- **WHAT YOU ARE ASKED TO DO**: Leaving the pictures aside, repeat each line below exactly.
AVAILABLE DATA section start
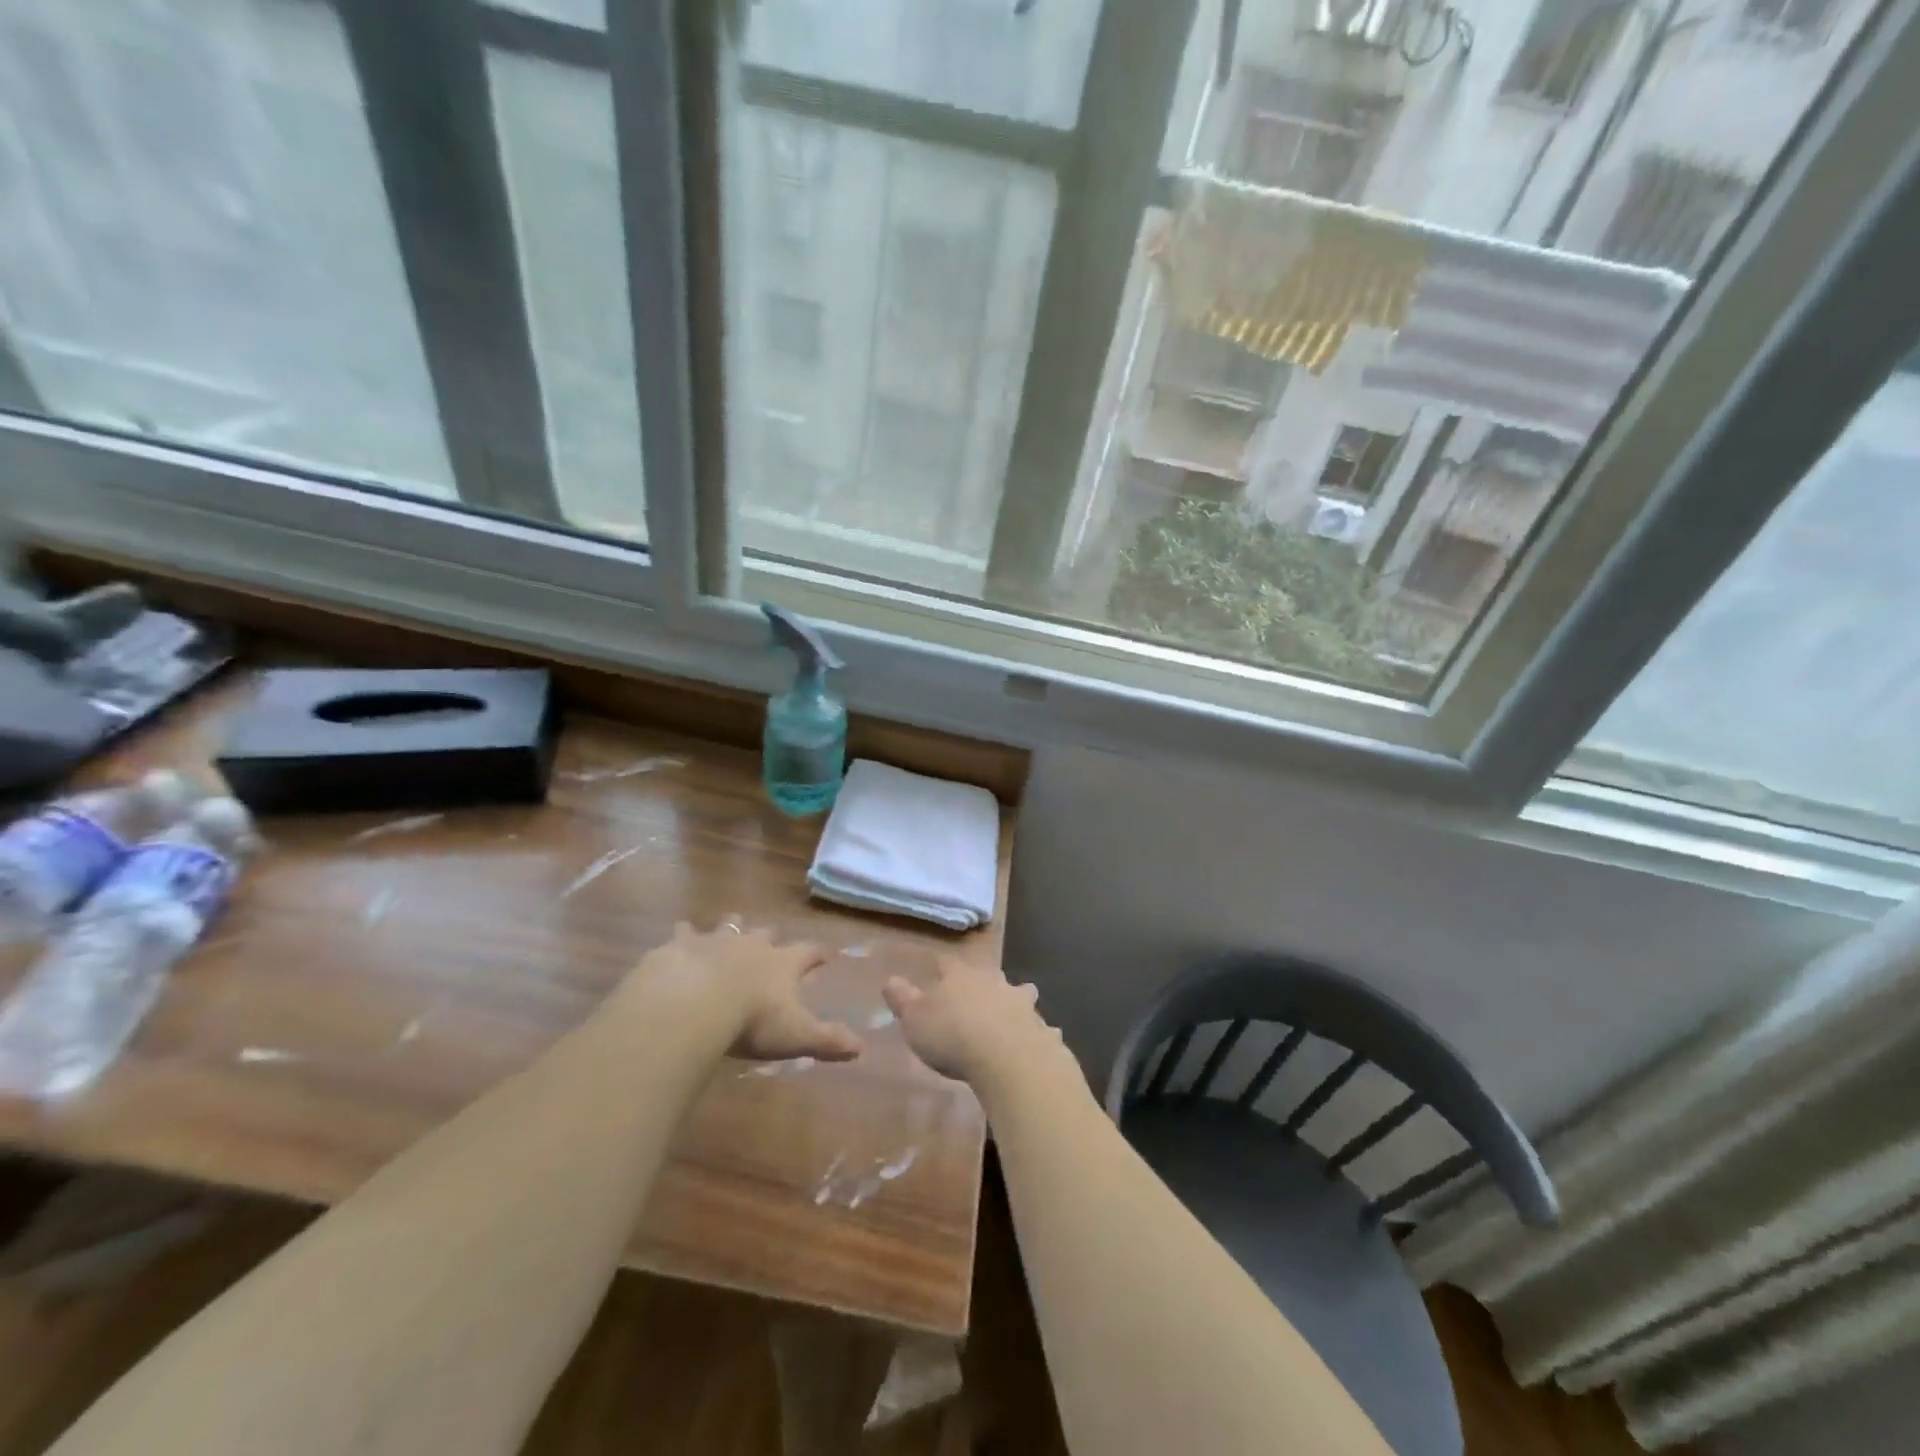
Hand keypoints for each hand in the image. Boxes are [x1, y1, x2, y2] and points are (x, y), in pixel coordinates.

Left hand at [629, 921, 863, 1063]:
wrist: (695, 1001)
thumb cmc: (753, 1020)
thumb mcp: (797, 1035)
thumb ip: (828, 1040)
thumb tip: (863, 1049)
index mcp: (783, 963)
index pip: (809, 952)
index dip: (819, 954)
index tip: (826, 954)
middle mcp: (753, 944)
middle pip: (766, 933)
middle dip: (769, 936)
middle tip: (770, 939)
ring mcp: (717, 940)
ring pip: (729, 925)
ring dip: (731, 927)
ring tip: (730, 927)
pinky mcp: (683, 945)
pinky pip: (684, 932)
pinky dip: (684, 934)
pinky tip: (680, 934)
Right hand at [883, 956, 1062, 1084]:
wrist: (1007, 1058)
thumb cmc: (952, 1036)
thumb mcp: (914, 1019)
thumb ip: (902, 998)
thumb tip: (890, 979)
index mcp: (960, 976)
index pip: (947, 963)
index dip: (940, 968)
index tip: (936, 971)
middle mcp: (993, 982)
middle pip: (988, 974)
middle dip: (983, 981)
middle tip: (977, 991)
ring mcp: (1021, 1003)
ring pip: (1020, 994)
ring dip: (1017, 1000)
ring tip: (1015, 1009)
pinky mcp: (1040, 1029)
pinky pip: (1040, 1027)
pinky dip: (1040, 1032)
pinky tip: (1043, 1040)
AVAILABLE DATA section end
- **RESPONSE TO THE TASK**:
Hand keypoints for each hand in the image. Boxes are [x1, y1, x2, y2] and points are (x, y), in pixel coordinates.

Left hand at [629, 921, 863, 1063]:
wrist: (695, 1001)
thumb cmc: (753, 1020)
thumb mcp: (797, 1035)
thumb ip: (828, 1040)
thumb tip: (863, 1049)
index mcp: (783, 963)
index pip: (809, 952)
index dip: (819, 954)
index tip: (826, 954)
middle mcp: (753, 944)
middle pip: (766, 933)
middle dip: (769, 936)
middle tip: (770, 939)
ring mcp: (717, 940)
ring pip: (729, 925)
ring dip: (731, 927)
ring tip: (730, 927)
pinky mcp: (683, 945)
pinky pip: (684, 932)
pinky dip: (684, 934)
pinky tip: (680, 934)
Right hand at [883, 956, 1062, 1084]:
wrist: (1007, 1058)
thumb cmc: (952, 1036)
thumb mcp: (914, 1019)
thumb ip: (902, 998)
thumb tip: (890, 979)
index mcp: (960, 976)
index pip: (947, 963)
index dip: (940, 968)
index tip: (936, 971)
middle mcp: (993, 982)
middle pip: (988, 974)
middle dip: (983, 981)
middle tip: (977, 991)
ring mcp: (1021, 1003)
ring pip: (1020, 994)
ring dip: (1017, 1000)
ring tip: (1015, 1009)
pinky mcp: (1040, 1029)
pinky pip: (1040, 1027)
pinky dip: (1040, 1032)
pinky tip: (1043, 1040)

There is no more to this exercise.